:: READING PASSAGE ::

# Bowtech insanity press



## andreaslundin (Mar 30, 2012)

Hi,

I am about ordering a bowtech insanity CPXL. Currently I have a Hoyt and use my bowmaster press. Works a treat and I am now looking at options for a portable bow press for the insanity. What options do I have? I have a main press which I can use at the club but I like the security of having one with me on longer hunting trips. So far I have only found nite hawk which seems ok but bulkier than the bow master. I also read that I could use the L-brackets on the insanity, pressing on the axel. I am a bit suspicious about this and I don't have the bow yet so I can look into it.

What do you guys do? Any advice? I won't break down the bow but I would like to be able to fix the peep, tune if needed and change string if something goes south during a hunt.

Any advice would be appreciated

Kind regards

Andreas


----------



## Mikenmel08 (Aug 9, 2011)

Looks like it might be possible with a bowmaster but I'm not going to try. Not much room between the adapters and cams either.


----------



## dwagoner (Sep 27, 2007)

linear press works fine on these bows, i know for a fact


----------



## andreaslundin (Mar 30, 2012)

Thanks for the images Mikenmel08, I guess I have to wait and see what it looks like next week. However I was told the newer L-bracket was the way to go. Who knows.

dwagoner, what does you mean with a linear press. Do you consider the bowmaster a linear press? The pictures looks promising but I am not yet convinst.


----------



## texas south paw (Apr 12, 2005)

andreaslundin said:


> Thanks for the images Mikenmel08, I guess I have to wait and see what it looks like next week. However I was told the newer L-bracket was the way to go. Who knows.
> 
> dwagoner, what does you mean with a linear press. Do you consider the bowmaster a linear press? The pictures looks promising but I am not yet convinst.


The L-bracket instructions say not to use with pillow block bows like the Insanity. Unfortunately, I read the instructions for the L-bracker bowmaster AFTER I used this press on my Insanity and had it come off the press in the middle of the process.


----------



## dwagoner (Sep 27, 2007)

linear press like a last chance EZ press. dont know about bowmaster press sorry


----------



## andreaslundin (Mar 30, 2012)

Texas south paw, thanks for that piece of information. I might look into the curved brackets to see if it is a possible emergency solution.


----------



## Mikenmel08 (Aug 9, 2011)

andreaslundin said:


> Texas south paw, thanks for that piece of information. I might look into the curved brackets to see if it is a possible emergency solution.


The photos i posted are of the curved limb adapters. I would try it in an emergency situation.


----------

:::
:: RECORD EXCERPTS ::

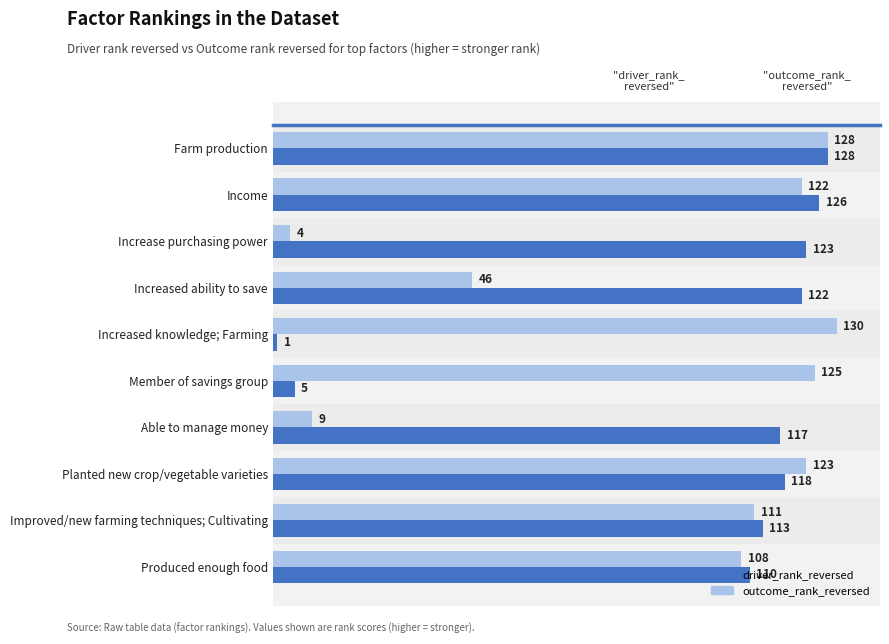

Which label corresponds to the largest value in the chart?

Increased knowledge; Farming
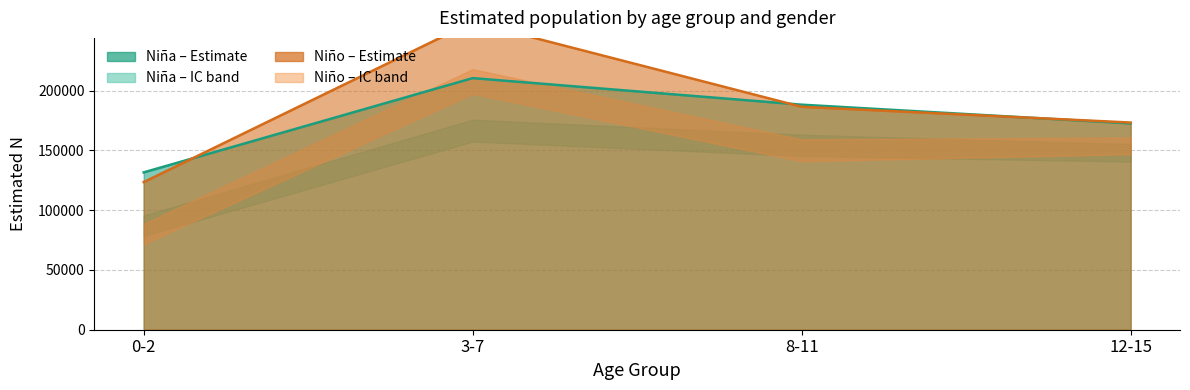

What position from the left is 0-2?

1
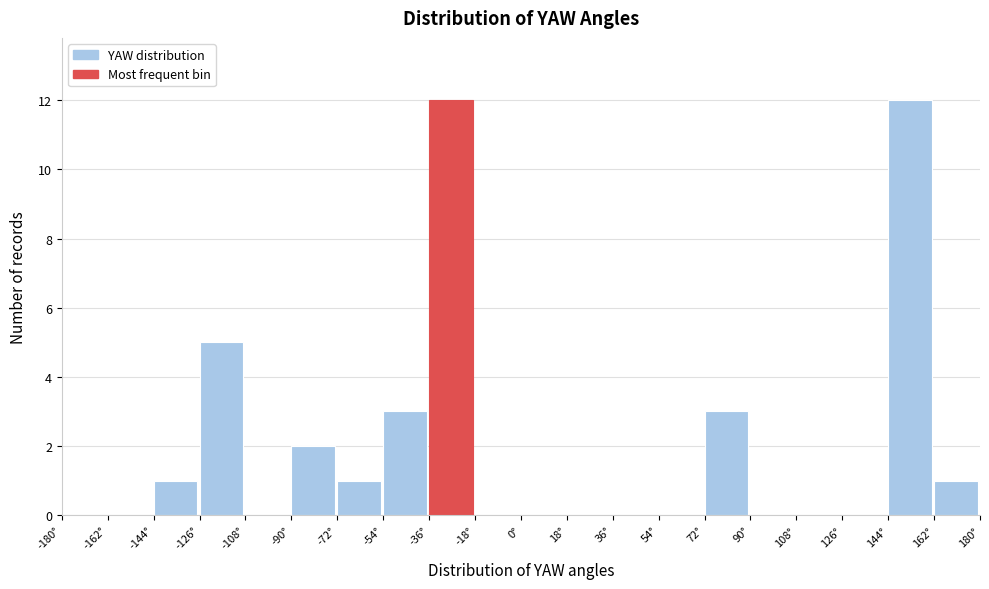

How tall is the bar that spans -36 to -18 on the x-axis? The values are not printed on the chart, so give them approximately, as read against the axis.

12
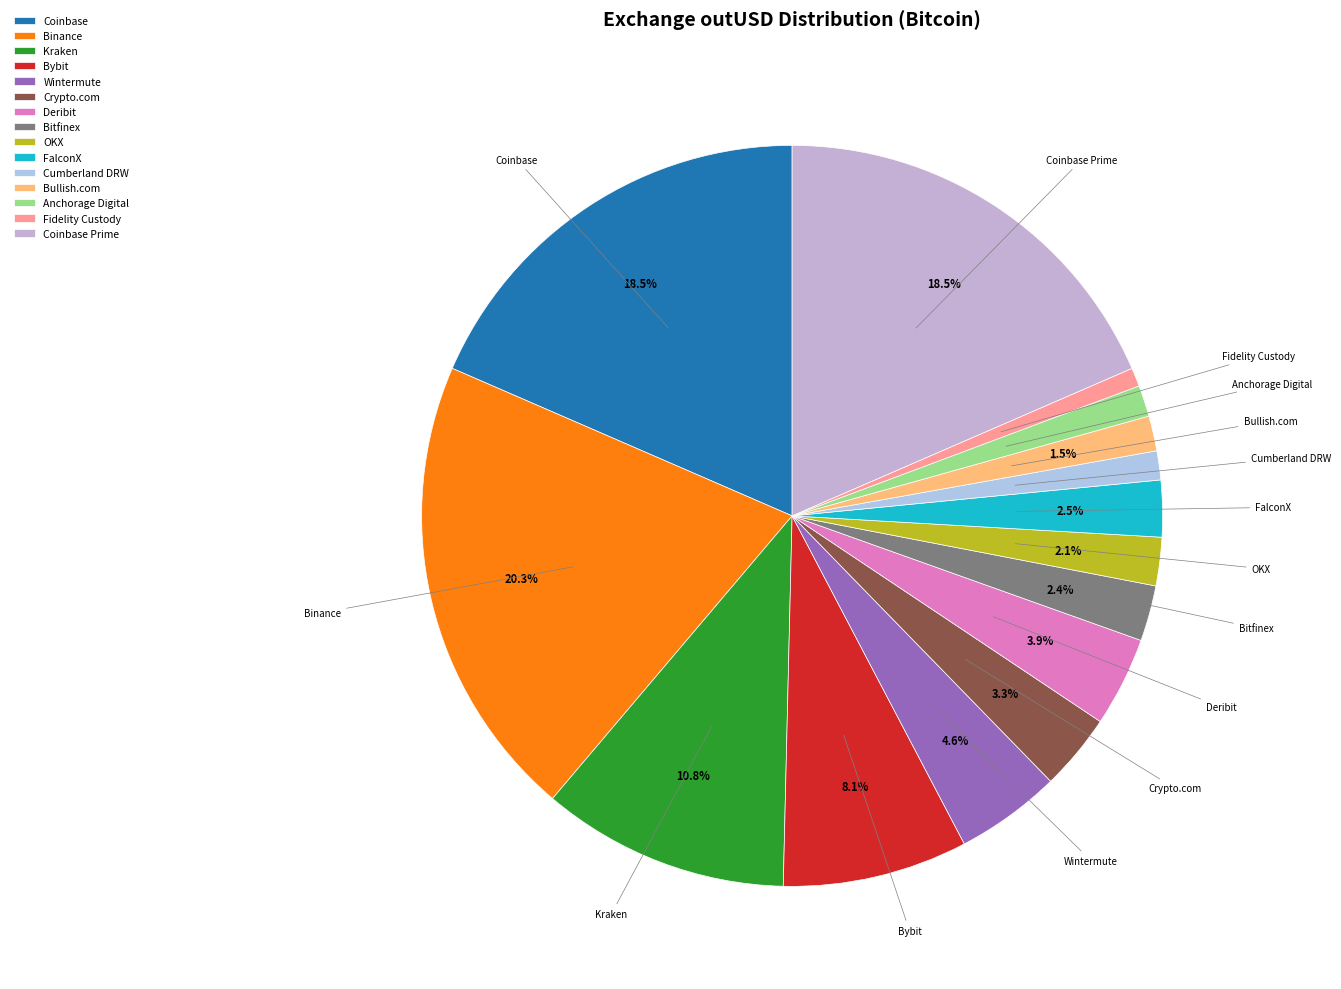

To the nearest percent, what percentage of the pie is Fidelity Custody?

1%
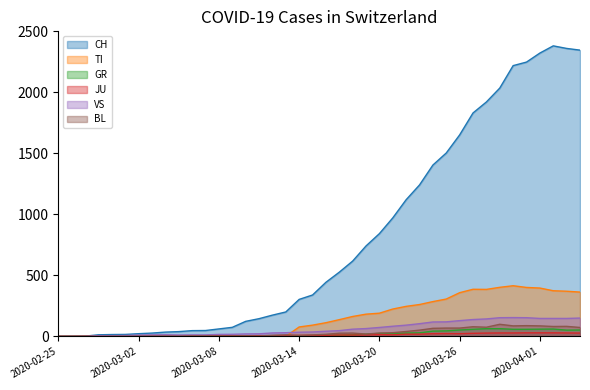

Which series has the largest range (max minus min)?

CH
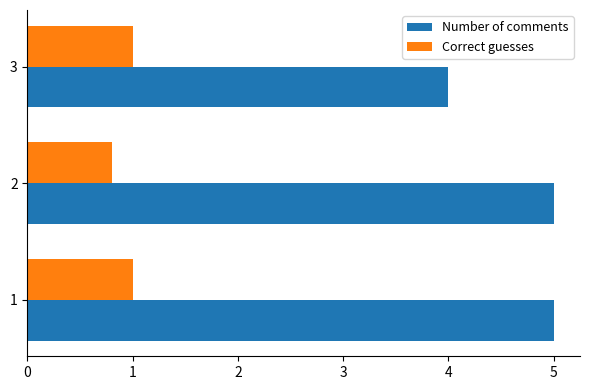

Which category has the lowest value in the Number of comments series?

3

:::

* [INSTRUCTIONS TO FOLLOW]: In the forum thread on pressing the Bowtech Insanity, what press does dwagoner give as an example of a linear press?

* [ANSWER TO THIS PROBLEM]: A last chance EZ press.